### DONNÉES FOURNIES
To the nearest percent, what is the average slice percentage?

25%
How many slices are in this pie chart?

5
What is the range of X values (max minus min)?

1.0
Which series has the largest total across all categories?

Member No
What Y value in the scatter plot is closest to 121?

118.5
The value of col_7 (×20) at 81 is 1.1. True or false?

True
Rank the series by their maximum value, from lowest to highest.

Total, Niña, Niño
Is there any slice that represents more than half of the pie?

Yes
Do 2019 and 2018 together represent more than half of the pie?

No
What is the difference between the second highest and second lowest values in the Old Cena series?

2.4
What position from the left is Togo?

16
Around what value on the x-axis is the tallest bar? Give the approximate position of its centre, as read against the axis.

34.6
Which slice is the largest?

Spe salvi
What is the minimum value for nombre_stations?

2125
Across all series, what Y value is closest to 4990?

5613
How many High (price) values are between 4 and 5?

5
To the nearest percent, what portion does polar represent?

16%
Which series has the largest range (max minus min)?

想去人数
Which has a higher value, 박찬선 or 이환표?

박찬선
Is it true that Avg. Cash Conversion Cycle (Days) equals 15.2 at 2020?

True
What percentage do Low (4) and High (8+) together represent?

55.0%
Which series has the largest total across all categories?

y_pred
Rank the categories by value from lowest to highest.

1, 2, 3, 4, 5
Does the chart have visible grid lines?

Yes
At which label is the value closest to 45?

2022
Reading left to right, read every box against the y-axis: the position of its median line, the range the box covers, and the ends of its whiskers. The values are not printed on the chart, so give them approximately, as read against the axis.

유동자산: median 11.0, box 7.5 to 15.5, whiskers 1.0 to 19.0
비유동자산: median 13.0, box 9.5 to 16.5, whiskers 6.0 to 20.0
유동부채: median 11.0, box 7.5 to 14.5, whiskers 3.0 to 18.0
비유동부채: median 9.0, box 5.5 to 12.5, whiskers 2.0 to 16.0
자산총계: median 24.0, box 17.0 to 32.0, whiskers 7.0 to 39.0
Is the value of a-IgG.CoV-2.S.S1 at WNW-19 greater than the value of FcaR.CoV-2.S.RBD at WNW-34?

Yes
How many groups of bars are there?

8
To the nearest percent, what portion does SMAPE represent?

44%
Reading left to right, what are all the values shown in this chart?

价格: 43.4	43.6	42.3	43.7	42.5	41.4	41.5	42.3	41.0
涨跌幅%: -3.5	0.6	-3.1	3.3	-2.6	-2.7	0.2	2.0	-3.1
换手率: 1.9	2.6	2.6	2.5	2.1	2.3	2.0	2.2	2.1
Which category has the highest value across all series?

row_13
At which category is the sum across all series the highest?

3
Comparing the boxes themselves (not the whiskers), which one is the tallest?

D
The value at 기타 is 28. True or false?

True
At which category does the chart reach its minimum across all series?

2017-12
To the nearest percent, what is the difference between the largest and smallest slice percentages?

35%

### VOTRE TÂCHE
Extrayez des entrées ci-dessus chaque ligne contenant le mot « chart », et recopiez-la sans la modifier.

### RÉSULTAT ATTENDU
How many slices are in this pie chart?
Does the chart have visible grid lines?
Reading left to right, read every box against the y-axis: the position of its median line, the range the box covers, and the ends of its whiskers. The values are not printed on the chart, so give them approximately, as read against the axis.
Reading left to right, what are all the values shown in this chart?
At which category does the chart reach its minimum across all series?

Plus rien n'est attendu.